Things like that have already occurred and have the potential to keep occurring if you don’t have the right controls in place, having a real focus on this is going to be critical for most organizations. And then reputational risk of course for organizations. If you get that wrong, that could have a huge, huge impact on your business.

You’re also a big believer in harnessing the diversity and experience of cross-functional teams. Why is diversity so important in your view?

Right now, the types of problems that are being solved with AI are so complex, from a business perspective, from the data that’s that underlies behind it, no one person or one role can solve all of these problems by themselves. Having a good cross-functional team with different perspectives and skill sets is really important, to be able to have people that are strong in one area really harnessing their strength. As far as the diversity piece comes in, Another really big driver of having a diverse team is that in most cases, the end user of these systems will be a diverse group of people, and not having those perspectives brought into your team when you’re building them really sets you up for making mistakes down the road or missing things, Things that I might not think about that someone else may and they bring that perspective forward. It’s easier to solve problems and adjust for that in the development cycle than it is after a release.

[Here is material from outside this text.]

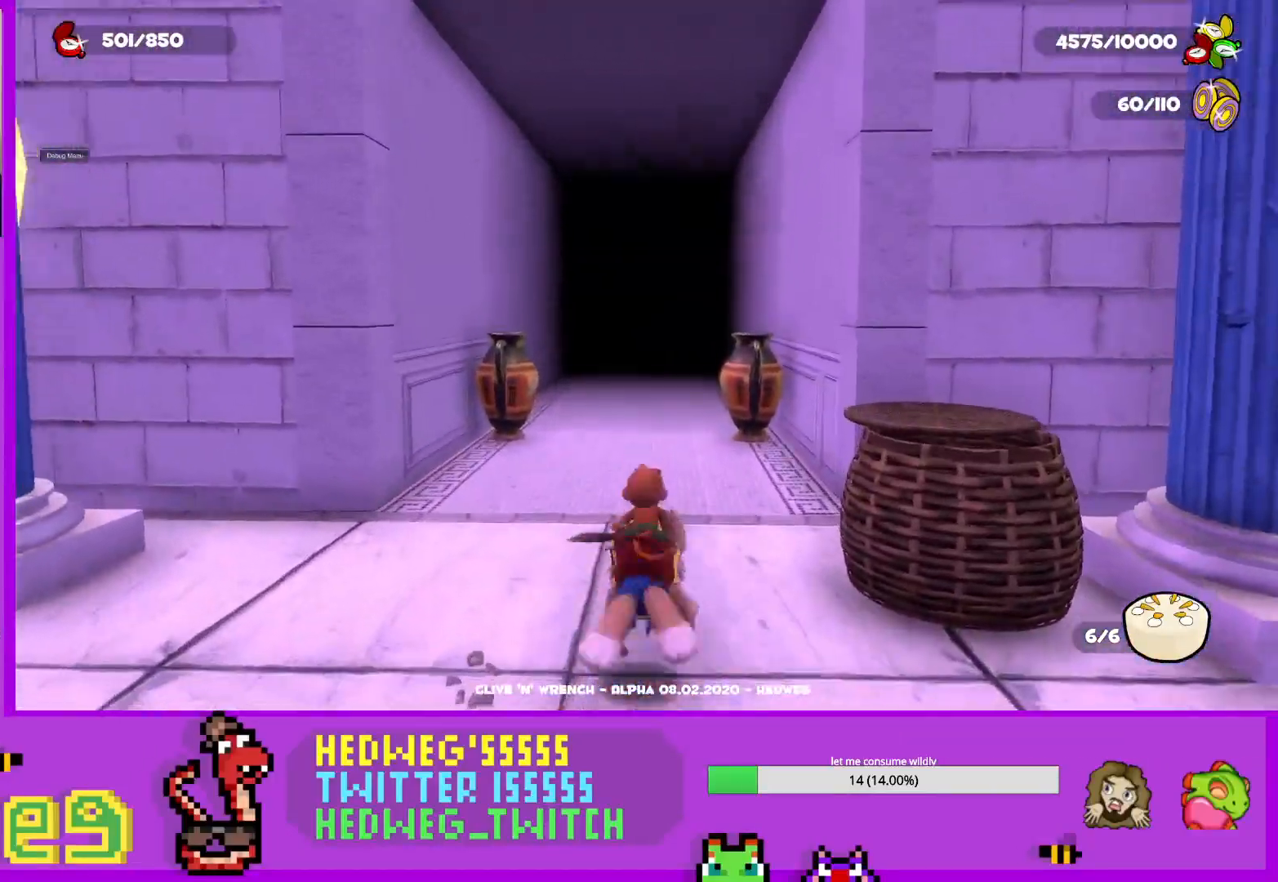
{"buttons": ["L1"], "left_stick": "up", "right_stick": "center", "events": []}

I also just believe strongly that having a different perspective is where you get the best dialogue, you get really good questions coming from people that are seeing something from a different lens. It forces conversation about how to best approach something. It makes you turn over some of those stones you might not have turned over if that person wasn’t there, having a diverse group of people looking at a problem really enables you to get the best possible outcome and best solution.

What do you think will be the next big breakthrough in AI?

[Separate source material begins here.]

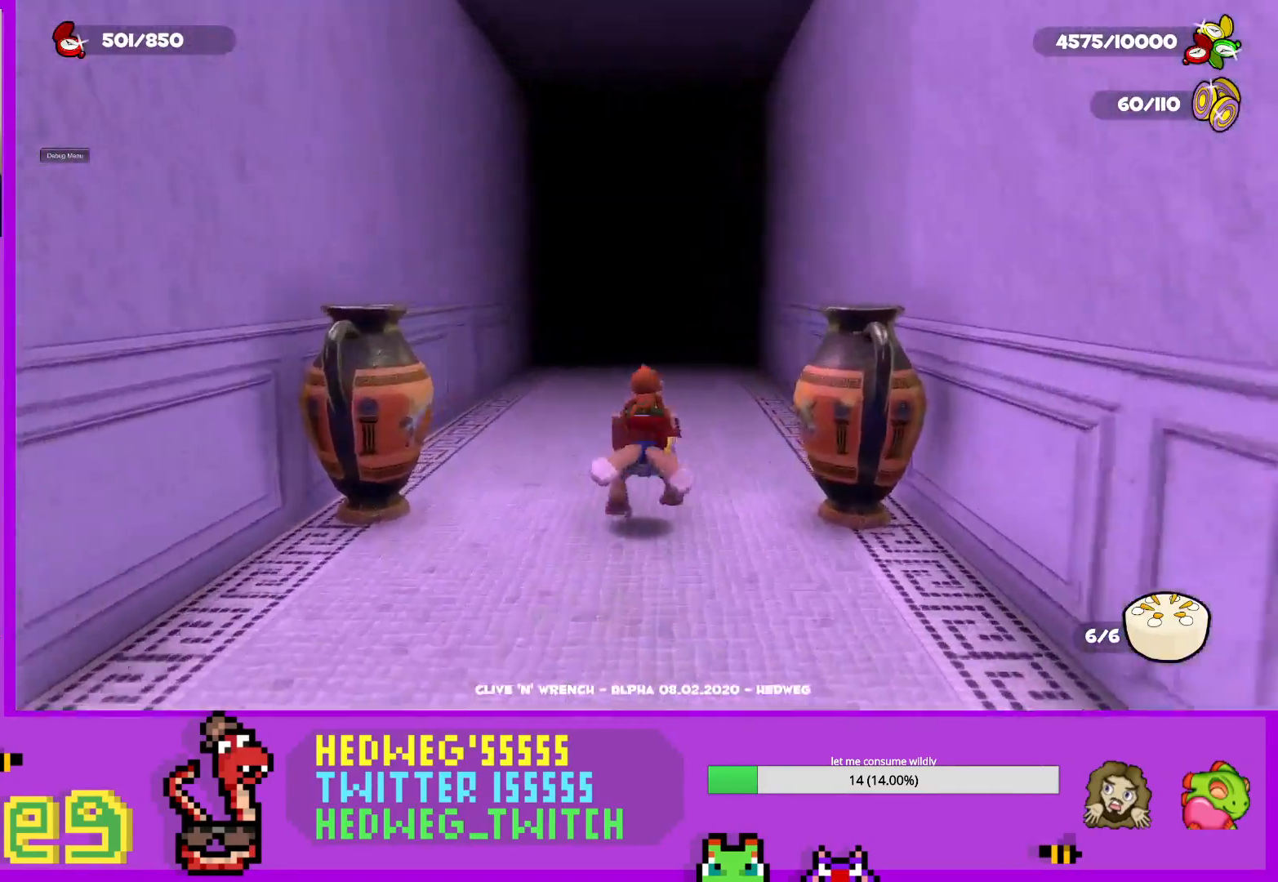
{"buttons": ["L1"], "left_stick": "up", "right_stick": "center", "events": []}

In that generative AI lens, I think as we will see more of that technology being embedded into mainstream applications, and that’s already starting, That’s really going to be huge for the adoption of the technology because it’ll be right there on the systems that people are already using. It will be really, really important, and that might open the door to some of the other use cases as people become more familiar with what it can do, what its limitations are, how it can be optimally used, and that might just trigger people’s thinking and, okay, now I have a better sense of the type of problems this will solve. We have this problem. This would be really cool to solve and may open up some new doors.

I’m also hoping that that regulatory policy is a breakthrough that comes in the near future as well. I know that there’s a lot of movement at the law making level and regulatory level, but what I’m hoping is that individual businesses also figure out for themselves or get advice on how they need to be thinking about it and what are some of the internal controls that they should be putting in place now.

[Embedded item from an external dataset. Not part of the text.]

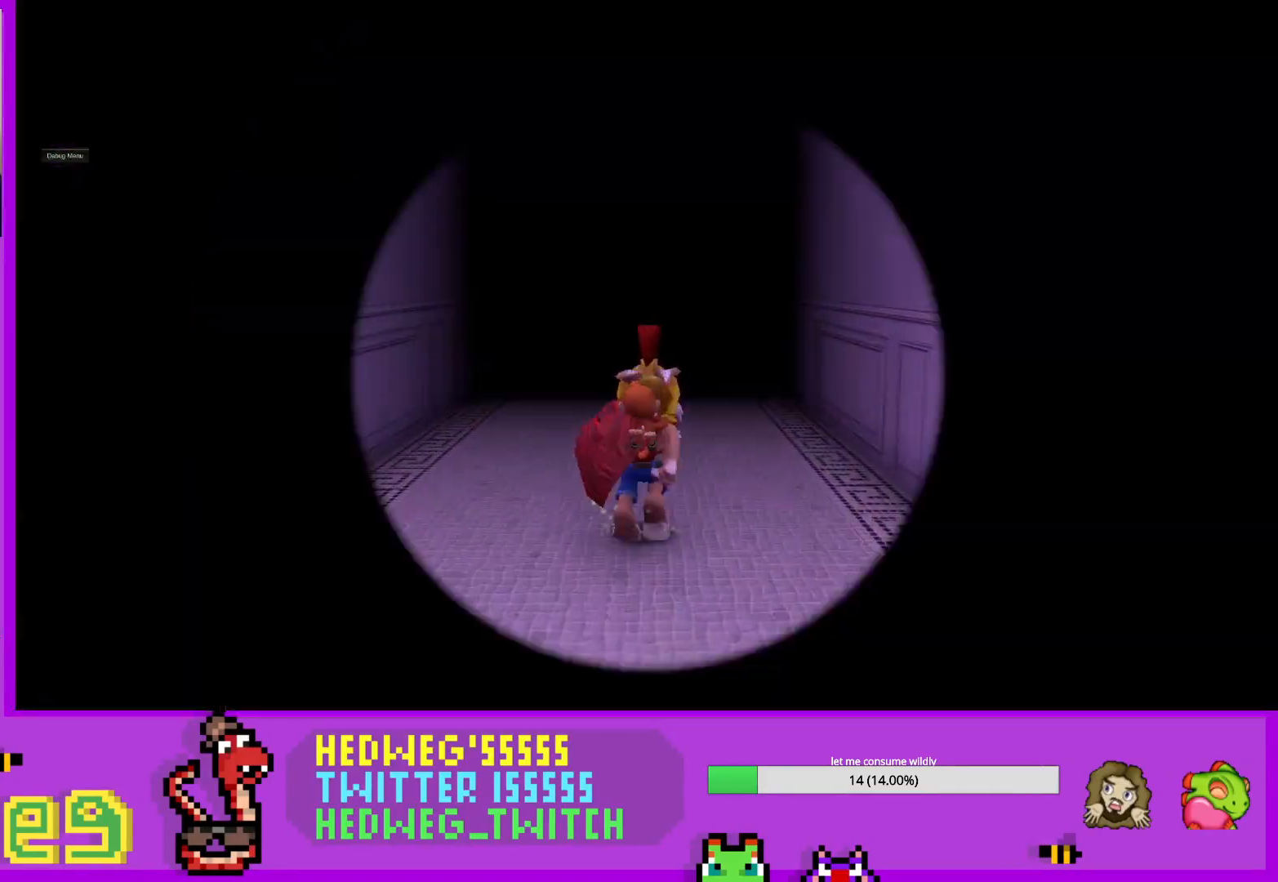
{"buttons": ["L1"], "left_stick": "up", "right_stick": "center", "events": []}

Laws and regulations take a long time. Businesses can drive a lot of change by taking on some of those controls internally and thinking through that. There is precedent for this, obviously with audits and things like that, something that KPMG is really strong in. But thinking about what those controls might be, how we might control it, how do we test outputs? How do we make sure that we’re reducing hallucinations? What are some of the additional steps after the model has produced its output that we can take to minimize any potential harm or risk? Those are the right types of questions and I’m hoping some of the hype, again, right now is a breakthrough on how we think about this and how we build the right structures, processes, and teams on the responsible AI side.